To communicate which instance variables are to be included, you can either mark those that you do not want to be included with transient, or you can create a special variable named serialPersistentFields in your class. It has a special type and requires a specific initialization. It must be private static final otherwise it will be ignored. This is an example:

-- fields to be included
private final String name;
private final List<ClassicCar> collection;

private static final ObjectStreamField[] serialPersistentFields =
        {new ObjectStreamField("name", String.class),
                new ObjectStreamField("collection", List.class) };

Static fields / class variables are never included.
To write an object to a file you need to initialize an ObjectOutputStream object. It is best to use a try-with-resources construct. This is an example in which two Owner objects are created and written to a file:

File file  = new File("data.ser");

Owner peter = new Owner("Peter Jackson", c1, c2, c3, c4);
Owner jenny = new Owner("Jenny Rogers", c5, c6);

try(var out = new ObjectOutputStream(new BufferedOutputStream(new FileOutputStream(file)))){
    out.writeObject(peter);
    out.writeObject(jenny);
}

It is required that every object referred to in the object you write to the file also has Serializable implemented. The standard Java classes (Integer, ArrayList etc.) meet this condition. There can be lots of recursion you need to be aware of, as the classes you refer to might have other classes that they refer to etc.
The types of instance members that are null or that are marked transient do not have to meet this requirement.
One more thing: it is ‘good practice’ to declare a static serialVersionUID variable in every class that implements Serializable. This variable is stored with each object, and you get error if you try to ‘read’ an object from an inputstream into a class that has a different version id. This variable must be staticand final, just like serialPersistentFields. It is strongly recommended to make it private. The type must be ‘long’. Example:

private static final long serialVersionUID = 10L;

Deserialization

Code below is the reverse of code above. It deserializes a stream to get the objects back from the file:

List<Owner> owners = new ArrayList<>();

try(var in = new ObjectInputStream(new BufferedInputStream(new FileInputStream(file)))){

    while(true){
        var obj = in.readObject();
        if (obj instanceof Owner) {
            owners.add((Owner) obj);
        }
    }
}catch(EOFException e){
    System.out.println("End of file.");
}

Few things to note:

Objects need to be casted back to Owner. I know that type information is stored in the stream but I got a compile error when omitting the cast, and readObject() has Object as return type. See documentation.

Dataset content:

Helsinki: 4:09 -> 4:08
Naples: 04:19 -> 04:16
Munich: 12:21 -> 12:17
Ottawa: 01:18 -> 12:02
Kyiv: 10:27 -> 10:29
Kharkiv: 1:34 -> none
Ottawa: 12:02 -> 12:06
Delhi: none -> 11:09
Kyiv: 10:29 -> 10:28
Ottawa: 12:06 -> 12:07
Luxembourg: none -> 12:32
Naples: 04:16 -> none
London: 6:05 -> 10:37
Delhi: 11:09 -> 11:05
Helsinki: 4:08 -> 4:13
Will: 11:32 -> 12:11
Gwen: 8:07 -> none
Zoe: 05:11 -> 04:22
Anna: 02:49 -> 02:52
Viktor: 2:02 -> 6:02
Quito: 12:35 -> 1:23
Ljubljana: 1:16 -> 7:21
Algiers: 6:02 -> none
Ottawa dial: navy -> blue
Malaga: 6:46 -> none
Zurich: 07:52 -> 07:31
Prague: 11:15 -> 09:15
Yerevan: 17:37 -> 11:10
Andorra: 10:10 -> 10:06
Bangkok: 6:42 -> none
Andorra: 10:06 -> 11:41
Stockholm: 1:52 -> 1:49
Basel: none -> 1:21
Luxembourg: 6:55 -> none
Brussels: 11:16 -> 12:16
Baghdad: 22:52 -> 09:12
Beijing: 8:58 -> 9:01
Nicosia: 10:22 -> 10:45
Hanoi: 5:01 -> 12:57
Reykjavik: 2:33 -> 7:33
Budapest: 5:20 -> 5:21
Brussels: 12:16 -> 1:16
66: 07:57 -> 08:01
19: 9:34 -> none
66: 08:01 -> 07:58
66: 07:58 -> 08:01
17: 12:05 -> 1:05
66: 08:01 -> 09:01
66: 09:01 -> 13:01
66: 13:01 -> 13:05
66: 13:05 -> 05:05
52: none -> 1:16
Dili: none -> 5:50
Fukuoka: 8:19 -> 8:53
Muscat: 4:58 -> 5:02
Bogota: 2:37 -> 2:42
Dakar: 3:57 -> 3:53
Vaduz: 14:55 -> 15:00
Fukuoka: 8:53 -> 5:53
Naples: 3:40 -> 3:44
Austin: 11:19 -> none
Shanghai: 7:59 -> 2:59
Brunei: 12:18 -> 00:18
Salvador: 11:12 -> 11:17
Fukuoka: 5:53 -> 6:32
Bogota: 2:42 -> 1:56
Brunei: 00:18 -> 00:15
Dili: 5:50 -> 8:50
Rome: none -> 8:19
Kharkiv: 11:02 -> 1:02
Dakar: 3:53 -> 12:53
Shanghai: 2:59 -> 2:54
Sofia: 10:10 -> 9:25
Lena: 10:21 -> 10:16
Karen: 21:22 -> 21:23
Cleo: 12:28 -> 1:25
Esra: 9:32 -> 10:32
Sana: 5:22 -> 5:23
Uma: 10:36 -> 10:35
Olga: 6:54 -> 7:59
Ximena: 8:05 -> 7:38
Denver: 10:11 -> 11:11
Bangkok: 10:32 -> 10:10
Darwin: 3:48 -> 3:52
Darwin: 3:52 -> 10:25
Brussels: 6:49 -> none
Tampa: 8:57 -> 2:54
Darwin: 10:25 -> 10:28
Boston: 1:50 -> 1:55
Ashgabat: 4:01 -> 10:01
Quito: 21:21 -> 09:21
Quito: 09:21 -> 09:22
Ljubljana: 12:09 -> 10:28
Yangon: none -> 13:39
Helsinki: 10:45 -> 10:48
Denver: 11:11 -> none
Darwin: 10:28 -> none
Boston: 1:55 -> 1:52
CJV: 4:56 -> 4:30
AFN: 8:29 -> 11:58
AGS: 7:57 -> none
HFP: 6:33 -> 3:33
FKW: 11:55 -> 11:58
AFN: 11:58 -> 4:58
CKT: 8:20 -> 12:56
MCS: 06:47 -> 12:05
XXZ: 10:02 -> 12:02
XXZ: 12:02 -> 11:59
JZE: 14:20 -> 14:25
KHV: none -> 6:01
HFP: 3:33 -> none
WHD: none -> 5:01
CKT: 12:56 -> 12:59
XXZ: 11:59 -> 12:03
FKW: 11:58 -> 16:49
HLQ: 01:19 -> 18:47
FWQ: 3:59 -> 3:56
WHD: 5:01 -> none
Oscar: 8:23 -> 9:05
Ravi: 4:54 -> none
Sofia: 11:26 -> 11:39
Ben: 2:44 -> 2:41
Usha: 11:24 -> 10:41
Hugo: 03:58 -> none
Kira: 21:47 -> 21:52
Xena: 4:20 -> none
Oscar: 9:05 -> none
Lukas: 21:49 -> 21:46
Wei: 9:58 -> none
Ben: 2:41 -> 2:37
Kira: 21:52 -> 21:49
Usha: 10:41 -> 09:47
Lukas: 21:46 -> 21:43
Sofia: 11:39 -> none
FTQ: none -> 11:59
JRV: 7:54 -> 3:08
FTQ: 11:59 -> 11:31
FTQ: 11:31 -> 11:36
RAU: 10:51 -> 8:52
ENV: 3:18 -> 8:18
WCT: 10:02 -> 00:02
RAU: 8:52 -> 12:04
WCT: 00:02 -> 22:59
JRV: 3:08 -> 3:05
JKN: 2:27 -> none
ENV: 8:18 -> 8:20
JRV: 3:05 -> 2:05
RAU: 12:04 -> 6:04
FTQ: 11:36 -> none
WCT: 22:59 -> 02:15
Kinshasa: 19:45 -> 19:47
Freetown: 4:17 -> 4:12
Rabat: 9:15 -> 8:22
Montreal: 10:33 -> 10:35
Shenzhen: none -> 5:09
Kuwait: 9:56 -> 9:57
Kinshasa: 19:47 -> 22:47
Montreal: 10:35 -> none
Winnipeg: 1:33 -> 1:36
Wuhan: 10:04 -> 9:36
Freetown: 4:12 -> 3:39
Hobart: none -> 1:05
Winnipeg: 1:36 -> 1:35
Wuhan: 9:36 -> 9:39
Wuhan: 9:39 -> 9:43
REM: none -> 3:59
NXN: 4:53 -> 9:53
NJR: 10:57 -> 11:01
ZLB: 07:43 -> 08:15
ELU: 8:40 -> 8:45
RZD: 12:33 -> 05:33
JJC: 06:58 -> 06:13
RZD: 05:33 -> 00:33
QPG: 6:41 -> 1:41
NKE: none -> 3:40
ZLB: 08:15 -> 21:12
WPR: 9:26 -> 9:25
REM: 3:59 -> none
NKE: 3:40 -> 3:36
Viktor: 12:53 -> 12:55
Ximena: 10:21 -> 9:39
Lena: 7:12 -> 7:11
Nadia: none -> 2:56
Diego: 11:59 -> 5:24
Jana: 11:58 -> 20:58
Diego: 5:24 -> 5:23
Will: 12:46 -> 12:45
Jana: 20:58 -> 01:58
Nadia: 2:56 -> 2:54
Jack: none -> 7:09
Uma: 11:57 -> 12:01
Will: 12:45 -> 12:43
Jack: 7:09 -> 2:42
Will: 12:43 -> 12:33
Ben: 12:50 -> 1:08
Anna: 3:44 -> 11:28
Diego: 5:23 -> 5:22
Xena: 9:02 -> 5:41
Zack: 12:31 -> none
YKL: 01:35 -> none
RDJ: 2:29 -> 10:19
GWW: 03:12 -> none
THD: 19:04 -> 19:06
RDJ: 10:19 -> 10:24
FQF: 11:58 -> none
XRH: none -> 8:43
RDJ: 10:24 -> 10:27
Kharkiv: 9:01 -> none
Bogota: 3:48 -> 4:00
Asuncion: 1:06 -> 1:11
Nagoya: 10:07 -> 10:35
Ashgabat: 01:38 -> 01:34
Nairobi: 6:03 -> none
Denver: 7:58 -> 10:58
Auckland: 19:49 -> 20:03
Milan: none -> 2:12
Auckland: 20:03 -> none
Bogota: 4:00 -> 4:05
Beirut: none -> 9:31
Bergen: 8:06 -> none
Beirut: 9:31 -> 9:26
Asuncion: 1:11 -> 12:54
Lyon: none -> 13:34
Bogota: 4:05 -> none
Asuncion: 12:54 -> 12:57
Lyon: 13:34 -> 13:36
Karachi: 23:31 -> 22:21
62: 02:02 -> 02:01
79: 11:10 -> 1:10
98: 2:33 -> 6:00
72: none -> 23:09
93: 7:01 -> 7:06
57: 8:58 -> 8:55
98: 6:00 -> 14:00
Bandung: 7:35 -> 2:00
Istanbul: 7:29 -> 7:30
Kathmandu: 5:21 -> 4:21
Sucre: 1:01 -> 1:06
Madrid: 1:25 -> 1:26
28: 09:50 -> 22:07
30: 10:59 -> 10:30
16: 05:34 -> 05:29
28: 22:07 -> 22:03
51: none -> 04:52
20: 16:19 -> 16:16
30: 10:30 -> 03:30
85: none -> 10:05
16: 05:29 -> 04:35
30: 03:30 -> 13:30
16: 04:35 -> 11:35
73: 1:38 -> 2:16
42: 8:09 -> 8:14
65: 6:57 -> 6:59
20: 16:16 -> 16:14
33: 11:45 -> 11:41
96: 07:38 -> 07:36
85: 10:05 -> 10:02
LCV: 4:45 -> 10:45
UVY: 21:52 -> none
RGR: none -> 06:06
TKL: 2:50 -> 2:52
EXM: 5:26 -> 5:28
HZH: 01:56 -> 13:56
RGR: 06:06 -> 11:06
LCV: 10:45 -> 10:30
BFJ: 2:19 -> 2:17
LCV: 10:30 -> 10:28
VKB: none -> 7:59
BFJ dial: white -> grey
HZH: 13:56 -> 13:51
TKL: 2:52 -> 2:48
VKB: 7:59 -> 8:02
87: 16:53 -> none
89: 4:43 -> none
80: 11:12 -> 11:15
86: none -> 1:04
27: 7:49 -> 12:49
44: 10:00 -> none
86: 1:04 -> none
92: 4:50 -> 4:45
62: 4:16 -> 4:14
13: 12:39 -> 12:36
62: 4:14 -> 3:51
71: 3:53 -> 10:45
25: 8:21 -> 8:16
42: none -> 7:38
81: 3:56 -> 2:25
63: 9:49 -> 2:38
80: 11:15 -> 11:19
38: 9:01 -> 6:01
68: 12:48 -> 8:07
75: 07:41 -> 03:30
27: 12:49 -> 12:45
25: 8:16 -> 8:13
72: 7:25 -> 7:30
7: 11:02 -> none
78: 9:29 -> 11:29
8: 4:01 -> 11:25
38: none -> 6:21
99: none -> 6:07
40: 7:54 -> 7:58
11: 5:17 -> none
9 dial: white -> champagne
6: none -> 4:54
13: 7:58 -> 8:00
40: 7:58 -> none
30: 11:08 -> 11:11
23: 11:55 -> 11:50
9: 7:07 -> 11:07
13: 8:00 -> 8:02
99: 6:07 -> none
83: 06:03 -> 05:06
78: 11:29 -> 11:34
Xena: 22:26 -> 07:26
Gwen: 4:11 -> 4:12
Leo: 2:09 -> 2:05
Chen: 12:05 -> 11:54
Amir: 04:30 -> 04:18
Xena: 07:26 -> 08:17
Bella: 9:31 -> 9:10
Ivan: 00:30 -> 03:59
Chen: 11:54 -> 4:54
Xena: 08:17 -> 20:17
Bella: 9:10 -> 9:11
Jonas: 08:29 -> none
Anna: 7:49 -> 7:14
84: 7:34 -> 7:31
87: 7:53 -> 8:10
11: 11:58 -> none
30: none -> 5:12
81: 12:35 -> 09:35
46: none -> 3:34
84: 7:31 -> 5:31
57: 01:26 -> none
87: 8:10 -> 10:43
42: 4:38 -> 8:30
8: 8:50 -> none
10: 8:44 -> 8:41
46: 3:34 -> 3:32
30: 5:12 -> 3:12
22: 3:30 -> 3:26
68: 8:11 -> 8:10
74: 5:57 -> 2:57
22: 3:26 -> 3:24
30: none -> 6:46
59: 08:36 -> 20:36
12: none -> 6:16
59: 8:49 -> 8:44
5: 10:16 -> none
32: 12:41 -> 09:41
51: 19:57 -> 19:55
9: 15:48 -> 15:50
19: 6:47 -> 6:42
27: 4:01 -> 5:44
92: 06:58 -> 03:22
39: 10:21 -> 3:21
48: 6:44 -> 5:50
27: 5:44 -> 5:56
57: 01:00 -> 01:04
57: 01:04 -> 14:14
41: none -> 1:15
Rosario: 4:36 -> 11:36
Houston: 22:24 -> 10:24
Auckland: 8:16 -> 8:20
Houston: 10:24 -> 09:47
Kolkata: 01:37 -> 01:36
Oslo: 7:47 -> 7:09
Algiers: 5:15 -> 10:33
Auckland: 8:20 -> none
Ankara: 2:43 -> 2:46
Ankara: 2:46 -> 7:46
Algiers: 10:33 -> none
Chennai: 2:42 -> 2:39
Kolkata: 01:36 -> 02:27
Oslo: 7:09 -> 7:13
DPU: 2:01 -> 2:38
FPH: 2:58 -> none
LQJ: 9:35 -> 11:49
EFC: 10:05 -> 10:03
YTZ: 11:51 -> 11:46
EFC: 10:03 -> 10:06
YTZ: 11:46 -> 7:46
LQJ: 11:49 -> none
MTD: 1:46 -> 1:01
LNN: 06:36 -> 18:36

Exercises:
#1 In the text on Java serialization, which modifiers must the serialPersistentFields variable have so that it is not ignored?
#2 Continue the text on Java serialization from the last sentence shown.
The records play no part in the tasks.

Results for the exercise:
#1 It must be private static final.

#2
There is no way to know when the stream will end (like hasNext()) so you must create a catch with an EOFException.
Every serializable object that was referenced to in the Owner object and not marked transient is included as well. In this case, Owner has an instance field of type List, which was included, and that collection of classic cars is fully exported and imported.

Generally: all reading and writing requires handling IOExceptions. The .readObject() method throws a ClassNotFoundException as well.

From the book: ‘For the exam, you need to understand how a deserialized object is created. When you deserialize an object, the constructor of the serialized class, along with any instance initializers, is not called when the object is created. Java will call the no-arg constructor of the first nonserializable parent class it can find in the class hierarchy. In our Gorilla class, this would be the no-arg constructor of Object.’ ‘Values that are not provided will be given their default Java value, such as null for String, or 0 for int values.’

Serialization and security

The most straightforward way to serialize data without exposing secret information to the outer world is by using the transient modifier on fields you want to keep secret. You can as well use the serialPersistentFields variable to indicate which fields are to be serialized, as it forces you to explicitly whitelist the fields to be serialized (whitelisting is safer than blacklisting).

But when you take more control you can do other things as well, for example encrypt certain instance fields before they enter the stream.

Adding writeObject() and readObject()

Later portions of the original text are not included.